Aim of the exercise: Look for "main" in each line of the records, and copy the lines that have it.

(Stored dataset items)
+++
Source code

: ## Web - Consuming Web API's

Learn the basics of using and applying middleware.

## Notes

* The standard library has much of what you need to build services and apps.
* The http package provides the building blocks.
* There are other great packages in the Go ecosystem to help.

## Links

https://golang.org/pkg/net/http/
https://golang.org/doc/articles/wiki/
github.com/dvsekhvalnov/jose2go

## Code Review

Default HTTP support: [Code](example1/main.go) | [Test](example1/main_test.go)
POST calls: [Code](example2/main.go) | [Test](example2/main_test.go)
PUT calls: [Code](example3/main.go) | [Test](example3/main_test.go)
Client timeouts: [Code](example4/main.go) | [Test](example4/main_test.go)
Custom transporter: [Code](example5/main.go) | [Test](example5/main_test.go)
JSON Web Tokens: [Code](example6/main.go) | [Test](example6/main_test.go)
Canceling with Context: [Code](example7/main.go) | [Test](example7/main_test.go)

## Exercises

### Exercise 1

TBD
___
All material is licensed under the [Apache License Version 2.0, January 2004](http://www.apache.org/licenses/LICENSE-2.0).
+++
Completed exercise:
Default HTTP support: [Code](example1/main.go) | [Test](example1/main_test.go)
POST calls: [Code](example2/main.go) | [Test](example2/main_test.go)
PUT calls: [Code](example3/main.go) | [Test](example3/main_test.go)
Client timeouts: [Code](example4/main.go) | [Test](example4/main_test.go)
Custom transporter: [Code](example5/main.go) | [Test](example5/main_test.go)
JSON Web Tokens: [Code](example6/main.go) | [Test](example6/main_test.go)
Canceling with Context: [Code](example7/main.go) | [Test](example7/main_test.go)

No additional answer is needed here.